To serve data via the mehari, viguno, and annonars containers, you need to obtain the required datasets. We have prepared significantly reduced datasets (totaling less than 2GB as opposed to hundreds of GB) for development purposes.

We provide a script that sets up the necessary directories, downloads the data, and creates symlinks.

By default, the script verifies SSL certificates when downloading data. If you encounter SSL verification issues or operate in an environment where SSL verification is not required, you can disable SSL verification by setting the NO_VERIFY_SSL variable to 1 when running the script.

To download the data with SSL verification (default behavior):

bash download-data.sh

Note

Note that you can also download the full data by using DOWNLOAD=full bash download-data.sh below. To use a reduced dataset to exons plus/minus 100bp, use DOWNLOAD=reduced-exomes bash download-data.sh.

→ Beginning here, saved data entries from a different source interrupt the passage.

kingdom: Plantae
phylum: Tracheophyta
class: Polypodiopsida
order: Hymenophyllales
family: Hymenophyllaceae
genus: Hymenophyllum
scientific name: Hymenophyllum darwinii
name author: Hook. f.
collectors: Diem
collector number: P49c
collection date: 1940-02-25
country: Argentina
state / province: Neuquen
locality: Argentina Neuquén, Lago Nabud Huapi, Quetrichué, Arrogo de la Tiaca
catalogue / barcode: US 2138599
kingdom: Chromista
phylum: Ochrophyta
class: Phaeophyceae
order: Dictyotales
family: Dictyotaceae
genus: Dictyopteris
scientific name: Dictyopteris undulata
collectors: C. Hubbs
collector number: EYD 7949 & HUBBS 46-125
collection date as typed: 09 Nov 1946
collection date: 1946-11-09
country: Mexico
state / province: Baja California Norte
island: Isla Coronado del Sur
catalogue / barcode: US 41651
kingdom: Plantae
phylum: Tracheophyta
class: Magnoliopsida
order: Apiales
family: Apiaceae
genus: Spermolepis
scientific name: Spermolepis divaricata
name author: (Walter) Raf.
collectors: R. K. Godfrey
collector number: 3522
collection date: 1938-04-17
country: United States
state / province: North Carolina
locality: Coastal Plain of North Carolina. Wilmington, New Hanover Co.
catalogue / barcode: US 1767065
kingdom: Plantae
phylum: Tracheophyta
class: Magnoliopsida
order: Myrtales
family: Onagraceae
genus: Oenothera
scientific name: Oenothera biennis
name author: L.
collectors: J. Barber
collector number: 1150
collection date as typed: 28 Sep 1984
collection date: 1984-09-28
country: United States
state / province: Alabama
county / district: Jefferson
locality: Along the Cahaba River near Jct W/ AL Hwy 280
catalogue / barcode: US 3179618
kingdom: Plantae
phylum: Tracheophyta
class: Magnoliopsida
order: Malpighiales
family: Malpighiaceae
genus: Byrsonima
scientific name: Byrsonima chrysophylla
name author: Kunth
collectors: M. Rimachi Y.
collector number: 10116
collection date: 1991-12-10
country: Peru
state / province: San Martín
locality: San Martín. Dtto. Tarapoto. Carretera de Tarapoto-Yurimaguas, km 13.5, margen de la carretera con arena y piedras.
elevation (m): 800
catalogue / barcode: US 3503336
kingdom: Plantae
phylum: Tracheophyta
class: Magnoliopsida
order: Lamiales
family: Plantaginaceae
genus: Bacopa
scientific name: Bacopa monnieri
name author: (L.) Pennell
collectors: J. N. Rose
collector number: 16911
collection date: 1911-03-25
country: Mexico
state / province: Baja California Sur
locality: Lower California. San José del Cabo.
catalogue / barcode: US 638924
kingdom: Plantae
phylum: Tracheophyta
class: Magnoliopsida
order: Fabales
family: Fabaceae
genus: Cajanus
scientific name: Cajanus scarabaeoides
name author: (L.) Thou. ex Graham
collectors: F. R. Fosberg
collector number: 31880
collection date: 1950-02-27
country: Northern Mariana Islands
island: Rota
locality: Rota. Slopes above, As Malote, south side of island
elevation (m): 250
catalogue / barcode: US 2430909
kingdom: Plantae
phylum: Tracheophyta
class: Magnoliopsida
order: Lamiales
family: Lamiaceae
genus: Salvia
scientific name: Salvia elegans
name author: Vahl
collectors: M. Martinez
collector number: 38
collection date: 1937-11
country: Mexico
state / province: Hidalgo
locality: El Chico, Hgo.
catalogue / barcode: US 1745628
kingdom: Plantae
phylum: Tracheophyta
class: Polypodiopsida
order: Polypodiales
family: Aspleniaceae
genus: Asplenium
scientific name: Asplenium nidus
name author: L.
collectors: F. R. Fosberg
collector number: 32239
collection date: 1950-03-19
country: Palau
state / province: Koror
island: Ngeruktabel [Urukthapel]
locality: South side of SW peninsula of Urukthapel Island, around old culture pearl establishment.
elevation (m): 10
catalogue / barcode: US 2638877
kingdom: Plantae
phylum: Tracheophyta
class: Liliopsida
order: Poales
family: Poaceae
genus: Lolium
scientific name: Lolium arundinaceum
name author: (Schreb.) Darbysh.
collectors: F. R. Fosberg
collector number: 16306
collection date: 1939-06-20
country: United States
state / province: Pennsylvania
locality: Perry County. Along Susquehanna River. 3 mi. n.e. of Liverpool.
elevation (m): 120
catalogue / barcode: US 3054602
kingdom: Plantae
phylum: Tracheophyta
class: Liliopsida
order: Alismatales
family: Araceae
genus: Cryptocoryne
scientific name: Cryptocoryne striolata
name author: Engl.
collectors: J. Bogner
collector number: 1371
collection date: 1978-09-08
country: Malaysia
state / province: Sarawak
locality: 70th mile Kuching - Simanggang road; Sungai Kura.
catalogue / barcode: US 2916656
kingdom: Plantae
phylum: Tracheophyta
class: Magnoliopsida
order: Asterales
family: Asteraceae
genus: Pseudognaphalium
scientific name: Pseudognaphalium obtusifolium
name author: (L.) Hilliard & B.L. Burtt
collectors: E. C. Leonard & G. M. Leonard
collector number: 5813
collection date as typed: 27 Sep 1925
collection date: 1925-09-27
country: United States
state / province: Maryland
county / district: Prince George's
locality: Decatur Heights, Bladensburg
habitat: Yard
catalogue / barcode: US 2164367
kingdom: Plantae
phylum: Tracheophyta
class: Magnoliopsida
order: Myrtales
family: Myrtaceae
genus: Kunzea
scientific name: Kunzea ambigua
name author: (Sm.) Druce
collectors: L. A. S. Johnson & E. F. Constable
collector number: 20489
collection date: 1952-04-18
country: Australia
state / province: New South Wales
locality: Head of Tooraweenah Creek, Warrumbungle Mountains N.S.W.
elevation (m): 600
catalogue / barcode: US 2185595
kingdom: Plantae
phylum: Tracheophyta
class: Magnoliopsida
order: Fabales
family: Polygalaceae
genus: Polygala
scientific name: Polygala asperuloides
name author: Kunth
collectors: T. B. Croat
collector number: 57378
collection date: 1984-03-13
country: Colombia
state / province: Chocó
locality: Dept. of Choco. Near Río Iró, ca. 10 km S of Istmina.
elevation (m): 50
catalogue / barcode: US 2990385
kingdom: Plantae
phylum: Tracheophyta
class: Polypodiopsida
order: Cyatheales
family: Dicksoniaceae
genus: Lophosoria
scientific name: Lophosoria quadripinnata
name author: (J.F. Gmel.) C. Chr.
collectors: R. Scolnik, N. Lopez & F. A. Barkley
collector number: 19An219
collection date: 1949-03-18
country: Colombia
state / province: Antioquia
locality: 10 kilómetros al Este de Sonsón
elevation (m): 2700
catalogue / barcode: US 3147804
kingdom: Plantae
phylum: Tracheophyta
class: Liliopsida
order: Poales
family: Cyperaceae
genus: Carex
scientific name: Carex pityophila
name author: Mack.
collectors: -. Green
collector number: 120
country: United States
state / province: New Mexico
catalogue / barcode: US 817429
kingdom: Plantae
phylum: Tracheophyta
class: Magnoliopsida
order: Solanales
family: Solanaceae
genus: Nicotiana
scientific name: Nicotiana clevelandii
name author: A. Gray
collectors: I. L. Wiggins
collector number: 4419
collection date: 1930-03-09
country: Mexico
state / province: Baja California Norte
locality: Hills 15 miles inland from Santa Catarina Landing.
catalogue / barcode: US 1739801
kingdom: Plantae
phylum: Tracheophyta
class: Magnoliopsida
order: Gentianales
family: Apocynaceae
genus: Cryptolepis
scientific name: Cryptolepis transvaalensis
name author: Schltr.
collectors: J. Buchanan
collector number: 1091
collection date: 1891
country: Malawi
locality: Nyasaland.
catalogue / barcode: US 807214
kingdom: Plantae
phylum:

To download the data without SSL verification:

NO_VERIFY_SSL=1 bash download-data.sh

Note: Disabling SSL verification can make the connection less secure. Use this option only if you understand the risks and it is necessary for your environment.

Setup Configuration#

The next step step is to create the configuration files in .dev/config.

mkdir -p .dev/config/nginx
cp utils/nginx/nginx.conf .dev/config/nginx

mkdir -p .dev/config/pgadmin
cp utils/pgadmin/servers.json .dev/config/pgadmin

Startup and Check#

Now, you can bring up the docker compose environment (stop with Ctrl+C).

docker compose up

To verify the results, have a look at the following URLs. These URLs are used by the REEV application.

Note that the development subset only has variants for a few genes, including BRCA1 (the example above).

You will also have the following services useful for introspection during development. For production, you probably don’t want to expose them publically.

  • flower, login is admin, with password flower-password

  • pgAdmin for Postgres DB administration: http://127.0.0.1:3041 login is admin@example.com with password pgadmin-password

Service Information#

This section describes the services that are started with this Docker Compose.

Traefik#

Traefik is a reverse proxy that is used as the main entry point for all services behind HTTP(S). The software is well-documented by its creators. However, it is central to the setup and for much of the additional setup, touching Trafik configuration is needed. We thus summarize some important points here.

  • Almost all configuration is done using labels on the traefik container itself or other containers.

  • In the case of using configuration files, you will have to mount them from the host into the container.

  • By default, we use “catch-all” configuration based on regular expressions on the host/domain name.

Dotty#

Dotty (by the REEV authors) provides mapping from c./n./g. notation to SPDI.

Mehari#

Mehari (by the REEV authors) provides information about variants and their effect on individual transcripts.

Viguno#

Viguno (by the REEV authors) provides HPO/OMIM related information.

Annonars#

Annonars (by the REEV authors) provides variant annotation from public databases.

Postgres#

We use postgres for the database backend of REEV.

Rabbitmq#

We use rabbitmq for message queues.

Redis#

REDIS is used for storing authentication sessions.

PgAdmin#

PgAdmin is a web-based administration tool for Postgres. We provide it for development and debugging but it can also come in handy in production.

Flower#

Flower is a web-based application for monitoring and administrating Celery.